For each of the models, we ran a simulation of the election with 10,000 repetitions, predicting the outcome of the 2021 Virginia Gubernatorial Election from the aforementioned variables. We used the estimate and the standard errors of the predictions for our simulations.

Results

The simulation results are shown below:

The polls-based model predicted that Youngkin would win the election with a two-party vote share of 52.4%, and McAuliffe would lose the election with only 47.6%. The simulation based on this model resulted in a Youngkin win 65.6% of the time and a McAuliffe win 34.4% of the time. 

The demographics-based model predicted that McAuliffe would win the election with a two-party vote share of 52.6%, and Youngkin would lose the election with only 47.4%. The simulation based on this model resulted in a McAuliffe win 75.1% of the time and a Youngkin win 24.9% of the time. This is nearly the exact opposite as was predicted by the polls-based model. 

When we look at our chosen model, which includes both polling and more fundamental variables, the story looks much closer to the poll-only model. The last model predicted that Youngkin would win the election with a two-party vote share of 52.1%, and McAuliffe would lose the election with only 47.9%. The simulation based on this model resulted in a Youngkin win 67.9% of the time and a Youngkin win 32.1% of the time.

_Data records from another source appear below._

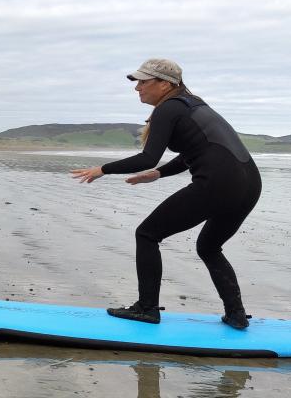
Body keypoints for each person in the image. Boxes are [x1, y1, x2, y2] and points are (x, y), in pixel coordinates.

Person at [70, 58, 260, 329]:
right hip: (249, 183)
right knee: (208, 246)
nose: (137, 88)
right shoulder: (191, 105)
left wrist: (103, 169)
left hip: (218, 184)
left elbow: (148, 157)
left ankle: (147, 309)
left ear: (164, 84)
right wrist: (160, 173)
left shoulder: (169, 108)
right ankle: (236, 315)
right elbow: (198, 152)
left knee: (147, 234)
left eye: (143, 82)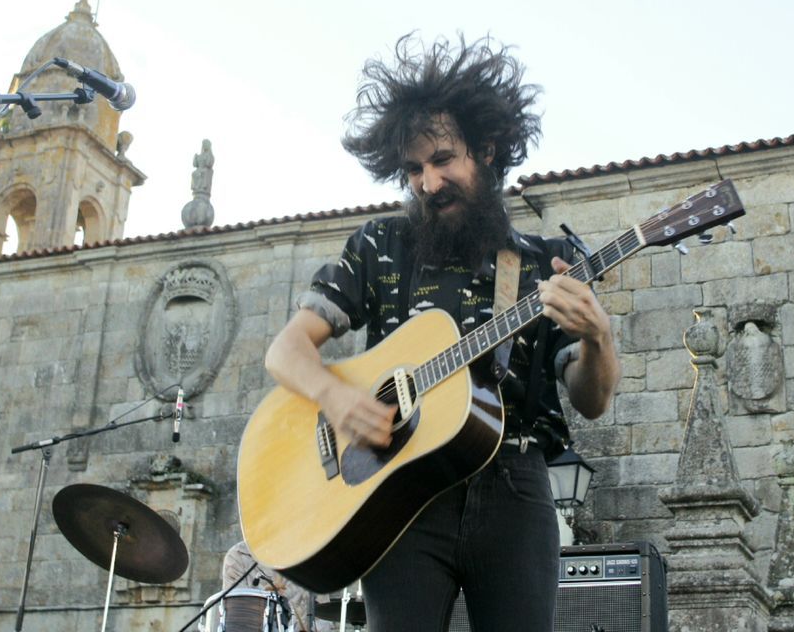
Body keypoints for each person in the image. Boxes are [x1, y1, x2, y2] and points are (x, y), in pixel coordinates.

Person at [263, 34, 621, 631]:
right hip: (403, 500)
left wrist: (597, 338)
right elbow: (286, 351)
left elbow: (592, 398)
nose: (428, 183)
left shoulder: (540, 265)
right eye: (414, 169)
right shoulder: (380, 244)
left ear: (487, 149)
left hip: (515, 489)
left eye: (443, 159)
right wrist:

Overall, our chosen model and simulation indicate that Youngkin has a much better chance of winning than McAuliffe, though this is likely overstated. It is important to note that our models are severely limited by small sample sizes. The reliability of polls has also been called into question in recent years, particularly after the repeated bias in 2016 and 2020. From a qualitative lens, the race appears much closer than our simulations suggest. This might be a function of the race’s significance to national party organizations — Republican leadership appears eager to galvanize red voters by portraying the race as a nail-biter, while Democrats seek to maintain blue voters’ confidence in their ability to pull off a win. These intentions are visible in the media, wherein political agents from both sides of the aisle have spoken to the make-or-break nature of this election. That said, Virginia is a tried-and-trusted blue state with a known population of Democratic-leaning voters. The deciding factor here will be whether liberal activists can get them to the polls.